WHAT IS BEING ASKED
The listing below is to be given again in full and word for word, without its images.
****************************************
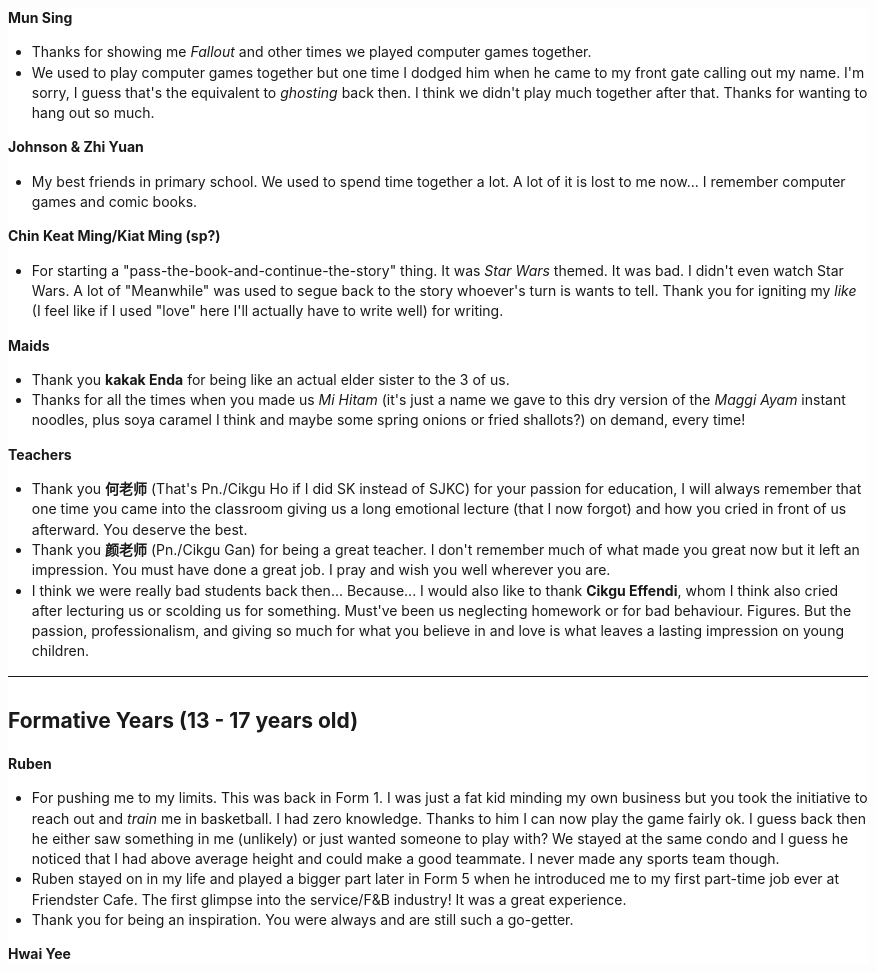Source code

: **Mun Sing**

* Thanks for showing me *Fallout* and other times we played computer games together.
* We used to play computer games together but one time I dodged him when he came to my front gate calling out my name. I'm sorry, I guess that's the equivalent to *ghosting* back then. I think we didn't play much together after that. Thanks for wanting to hang out so much.

**Johnson & Zhi Yuan**

* My best friends in primary school. We used to spend time together a lot. A lot of it is lost to me now... I remember computer games and comic books.

**Chin Keat Ming/Kiat Ming (sp?)**

* For starting a "pass-the-book-and-continue-the-story" thing. It was *Star Wars* themed. It was bad. I didn't even watch Star Wars. A lot of "Meanwhile" was used to segue back to the story whoever's turn is wants to tell. Thank you for igniting my *like* (I feel like if I used "love" here I'll actually have to write well) for writing.

**Maids**

* Thank you **kakak Enda** for being like an actual elder sister to the 3 of us.
* Thanks for all the times when you made us *Mi Hitam* (it's just a name we gave to this dry version of the *Maggi Ayam* instant noodles, plus soya caramel I think and maybe some spring onions or fried shallots?) on demand, every time!

**Teachers**

* Thank you **何老师** (That's Pn./Cikgu Ho if I did SK instead of SJKC) for your passion for education, I will always remember that one time you came into the classroom giving us a long emotional lecture (that I now forgot) and how you cried in front of us afterward. You deserve the best.
* Thank you **颜老师** (Pn./Cikgu Gan) for being a great teacher. I don't remember much of what made you great now but it left an impression. You must have done a great job. I pray and wish you well wherever you are.
* I think we were really bad students back then... Because... I would also like to thank **Cikgu Effendi**, whom I think also cried after lecturing us or scolding us for something. Must've been us neglecting homework or for bad behaviour. Figures. But the passion, professionalism, and giving so much for what you believe in and love is what leaves a lasting impression on young children.

- - -

## Formative Years (13 - 17 years old)

**Ruben**

* For pushing me to my limits. This was back in Form 1. I was just a fat kid minding my own business but you took the initiative to reach out and *train* me in basketball. I had zero knowledge. Thanks to him I can now play the game fairly ok. I guess back then he either saw something in me (unlikely) or just wanted someone to play with? We stayed at the same condo and I guess he noticed that I had above average height and could make a good teammate. I never made any sports team though.
* Ruben stayed on in my life and played a bigger part later in Form 5 when he introduced me to my first part-time job ever at Friendster Cafe. The first glimpse into the service/F&B industry! It was a great experience.
* Thank you for being an inspiration. You were always and are still such a go-getter.

**Hwai Yee**
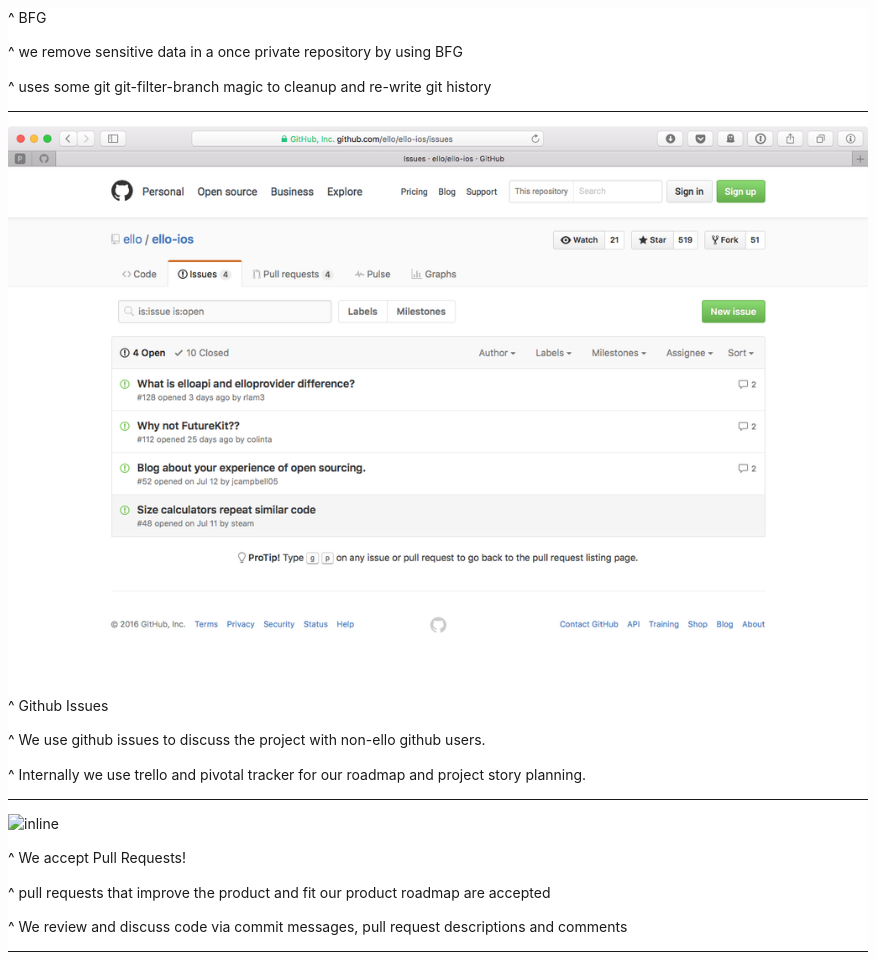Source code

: ^ BFG

^ we remove sensitive data in a once private repository by using BFG

^ uses some git git-filter-branch magic to cleanup and re-write git history

---

![inline](https://raw.githubusercontent.com/steam/presentations/master/oss-by-default/images/issues.png)

^ Github Issues

^ We use github issues to discuss the project with non-ello github users.

^ Internally we use trello and pivotal tracker for our roadmap and project story planning.

---

![inline](https://upload.wikimedia.org/wikipedia/commons/thumb/8/87/Octicons-git-pull-request.svg/2000px-Octicons-git-pull-request.svg.png)

^ We accept Pull Requests!

^ pull requests that improve the product and fit our product roadmap are accepted

^ We review and discuss code via commit messages, pull request descriptions and comments

---

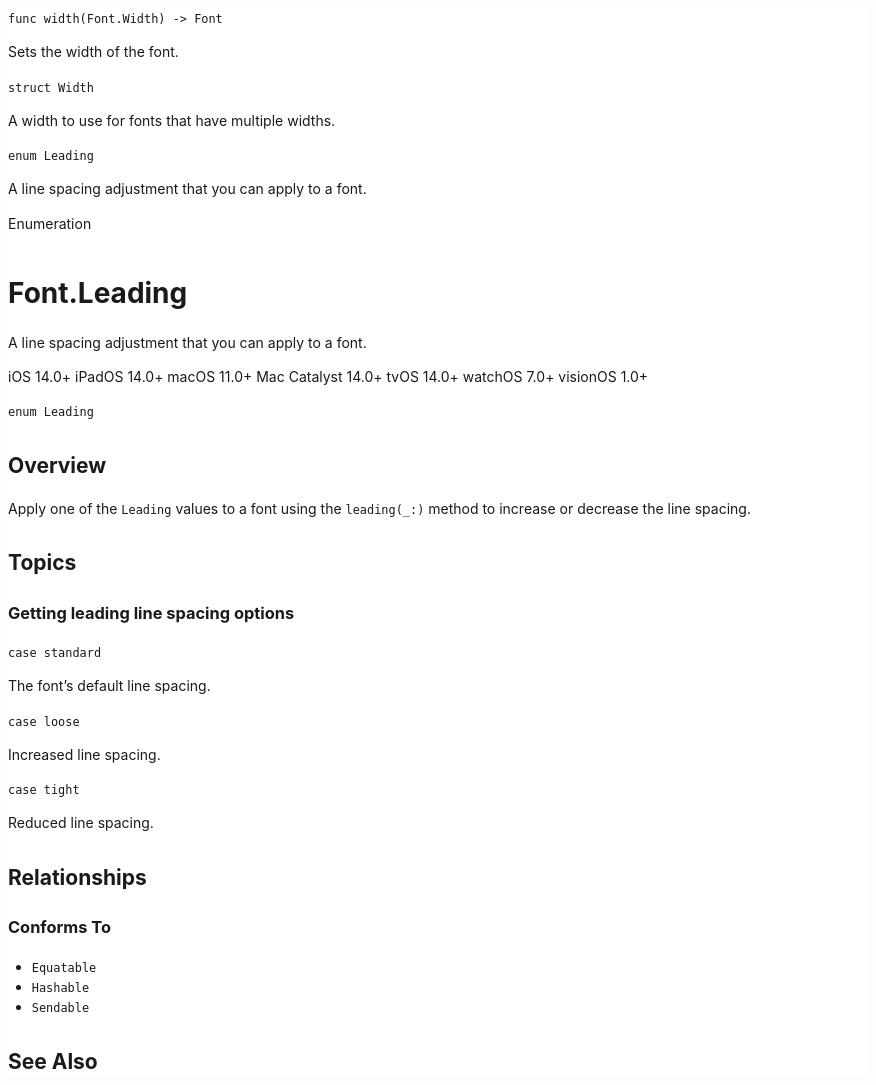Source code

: `func width(Font.Width) -> Font`

Sets the width of the font.

`struct Width`

A width to use for fonts that have multiple widths.

`enum Leading`

A line spacing adjustment that you can apply to a font.

Enumeration

# Font.Leading

A line spacing adjustment that you can apply to a font.

iOS 14.0+  iPadOS 14.0+  macOS 11.0+  Mac Catalyst 14.0+  tvOS 14.0+  watchOS
7.0+  visionOS 1.0+

    
    
    enum Leading

## Overview

Apply one of the `Leading` values to a font using the `leading(_:)` method to
increase or decrease the line spacing.

## Topics

### Getting leading line spacing options

`case standard`

The font’s default line spacing.

`case loose`

Increased line spacing.

`case tight`

Reduced line spacing.

## Relationships

### Conforms To

  * `Equatable`
  * `Hashable`
  * `Sendable`

## See Also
****************************************
SOLUTION
Source code

: **Mun Sing**

* Thanks for showing me *Fallout* and other times we played computer games together.
* We used to play computer games together but one time I dodged him when he came to my front gate calling out my name. I'm sorry, I guess that's the equivalent to *ghosting* back then. I think we didn't play much together after that. Thanks for wanting to hang out so much.

**Johnson & Zhi Yuan**

* My best friends in primary school. We used to spend time together a lot. A lot of it is lost to me now... I remember computer games and comic books.

**Chin Keat Ming/Kiat Ming (sp?)**

* For starting a "pass-the-book-and-continue-the-story" thing. It was *Star Wars* themed. It was bad. I didn't even watch Star Wars. A lot of "Meanwhile" was used to segue back to the story whoever's turn is wants to tell. Thank you for igniting my *like* (I feel like if I used "love" here I'll actually have to write well) for writing.

**Maids**

* Thank you **kakak Enda** for being like an actual elder sister to the 3 of us.
* Thanks for all the times when you made us *Mi Hitam* (it's just a name we gave to this dry version of the *Maggi Ayam* instant noodles, plus soya caramel I think and maybe some spring onions or fried shallots?) on demand, every time!

**Teachers**

* Thank you **何老师** (That's Pn./Cikgu Ho if I did SK instead of SJKC) for your passion for education, I will always remember that one time you came into the classroom giving us a long emotional lecture (that I now forgot) and how you cried in front of us afterward. You deserve the best.
* Thank you **颜老师** (Pn./Cikgu Gan) for being a great teacher. I don't remember much of what made you great now but it left an impression. You must have done a great job. I pray and wish you well wherever you are.
* I think we were really bad students back then... Because... I would also like to thank **Cikgu Effendi**, whom I think also cried after lecturing us or scolding us for something. Must've been us neglecting homework or for bad behaviour. Figures. But the passion, professionalism, and giving so much for what you believe in and love is what leaves a lasting impression on young children.

- - -

## Formative Years (13 - 17 years old)

**Ruben**

* For pushing me to my limits. This was back in Form 1. I was just a fat kid minding my own business but you took the initiative to reach out and *train* me in basketball. I had zero knowledge. Thanks to him I can now play the game fairly ok. I guess back then he either saw something in me (unlikely) or just wanted someone to play with? We stayed at the same condo and I guess he noticed that I had above average height and could make a good teammate. I never made any sports team though.
* Ruben stayed on in my life and played a bigger part later in Form 5 when he introduced me to my first part-time job ever at Friendster Cafe. The first glimpse into the service/F&B industry! It was a great experience.
* Thank you for being an inspiration. You were always and are still such a go-getter.

**Hwai Yee**
Source code

: ^ BFG

^ we remove sensitive data in a once private repository by using BFG

^ uses some git git-filter-branch magic to cleanup and re-write git history

---

![inline](https://raw.githubusercontent.com/steam/presentations/master/oss-by-default/images/issues.png)

^ Github Issues

^ We use github issues to discuss the project with non-ello github users.

^ Internally we use trello and pivotal tracker for our roadmap and project story planning.

---

![inline](https://upload.wikimedia.org/wikipedia/commons/thumb/8/87/Octicons-git-pull-request.svg/2000px-Octicons-git-pull-request.svg.png)

^ We accept Pull Requests!

^ pull requests that improve the product and fit our product roadmap are accepted

^ We review and discuss code via commit messages, pull request descriptions and comments

---

Source code

: `func width(Font.Width) -> Font`

Sets the width of the font.

`struct Width`

A width to use for fonts that have multiple widths.

`enum Leading`

A line spacing adjustment that you can apply to a font.

Enumeration

# Font.Leading

A line spacing adjustment that you can apply to a font.

iOS 14.0+  iPadOS 14.0+  macOS 11.0+  Mac Catalyst 14.0+  tvOS 14.0+  watchOS
7.0+  visionOS 1.0+

    
    
    enum Leading

## Overview

Apply one of the `Leading` values to a font using the `leading(_:)` method to
increase or decrease the line spacing.

## Topics

### Getting leading line spacing options

`case standard`

The font’s default line spacing.

`case loose`

Increased line spacing.

`case tight`

Reduced line spacing.

## Relationships

### Conforms To

  * `Equatable`
  * `Hashable`
  * `Sendable`

## See Also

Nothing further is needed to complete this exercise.